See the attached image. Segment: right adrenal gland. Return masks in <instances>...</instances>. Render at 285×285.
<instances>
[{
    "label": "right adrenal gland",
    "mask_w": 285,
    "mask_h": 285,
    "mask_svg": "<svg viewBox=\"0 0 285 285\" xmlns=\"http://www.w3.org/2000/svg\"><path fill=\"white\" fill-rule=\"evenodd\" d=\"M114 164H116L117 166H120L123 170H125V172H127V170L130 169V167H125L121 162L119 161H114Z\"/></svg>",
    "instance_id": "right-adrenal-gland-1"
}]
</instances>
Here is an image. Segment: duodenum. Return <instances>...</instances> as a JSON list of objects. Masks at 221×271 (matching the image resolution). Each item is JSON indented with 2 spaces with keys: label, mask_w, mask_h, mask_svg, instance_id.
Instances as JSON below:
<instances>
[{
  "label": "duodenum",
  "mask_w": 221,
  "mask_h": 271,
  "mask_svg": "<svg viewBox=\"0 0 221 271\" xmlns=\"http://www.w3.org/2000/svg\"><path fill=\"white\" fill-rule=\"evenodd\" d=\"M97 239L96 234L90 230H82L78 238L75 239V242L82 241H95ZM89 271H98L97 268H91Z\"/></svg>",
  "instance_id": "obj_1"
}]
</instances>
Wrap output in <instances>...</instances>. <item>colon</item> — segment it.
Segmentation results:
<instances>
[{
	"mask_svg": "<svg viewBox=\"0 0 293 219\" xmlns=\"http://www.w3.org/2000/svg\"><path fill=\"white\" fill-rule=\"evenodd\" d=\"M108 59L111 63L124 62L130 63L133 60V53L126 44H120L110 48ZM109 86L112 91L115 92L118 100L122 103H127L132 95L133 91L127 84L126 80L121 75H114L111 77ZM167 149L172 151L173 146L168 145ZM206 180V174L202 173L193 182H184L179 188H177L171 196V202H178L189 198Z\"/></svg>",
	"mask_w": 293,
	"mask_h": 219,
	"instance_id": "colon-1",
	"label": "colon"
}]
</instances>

- - - - - - -

=== TASK BRIEF ===
Copy the entries above with "scan" substituted for every "image", leaving everything else the same.

=== SOLVED PROBLEM ===
See the attached scan. Segment: right adrenal gland. Return masks in <instances>...</instances>. Render at 285×285.
<instances>
[{
    "label": "right adrenal gland",
    "mask_w": 285,
    "mask_h": 285,
    "mask_svg": "<svg viewBox=\"0 0 285 285\" xmlns=\"http://www.w3.org/2000/svg\"><path fill=\"white\" fill-rule=\"evenodd\" d=\"M114 164H116L117 166H120L123 170H125V172H127V170L130 169V167H125L121 162L119 161H114Z\"/></svg>",
    "instance_id": "right-adrenal-gland-1"
}]
</instances>
Here is an scan. Segment: duodenum. Return <instances>...</instances> as a JSON list of objects. Masks at 221×271 (matching the scan resolution). Each item is JSON indented with 2 spaces with keys: label, mask_w, mask_h, mask_svg, instance_id.
Instances as JSON below:
<instances>
[{
  "label": "duodenum",
  "mask_w": 221,
  "mask_h": 271,
  "mask_svg": "<svg viewBox=\"0 0 221 271\" xmlns=\"http://www.w3.org/2000/svg\"><path fill=\"white\" fill-rule=\"evenodd\" d=\"M97 239L96 234L90 230H82L78 238L75 239V242L82 241H95ZM89 271H98L97 268H91Z\"/></svg>",
  "instance_id": "obj_1"
}]
</instances>
Wrap output in <instances>...</instances>. <item>colon</item> — segment it.
Segmentation results:
<instances>
[{
	"mask_svg": "<svg viewBox=\"0 0 293 219\" xmlns=\"http://www.w3.org/2000/svg\"><path fill=\"white\" fill-rule=\"evenodd\" d=\"M108 59L111 63L124 62L130 63L133 60V53L126 44H120L110 48ZM109 86L112 91L115 92L118 100L122 103H127L132 95L133 91L127 84L126 80L121 75H114L111 77ZM167 149L172 151L173 146L168 145ZM206 180V174L202 173L193 182H184L179 188H177L171 196V202H178L189 198Z\"/></svg>",
	"mask_w": 293,
	"mask_h": 219,
	"instance_id": "colon-1",
	"label": "colon"
}]
</instances>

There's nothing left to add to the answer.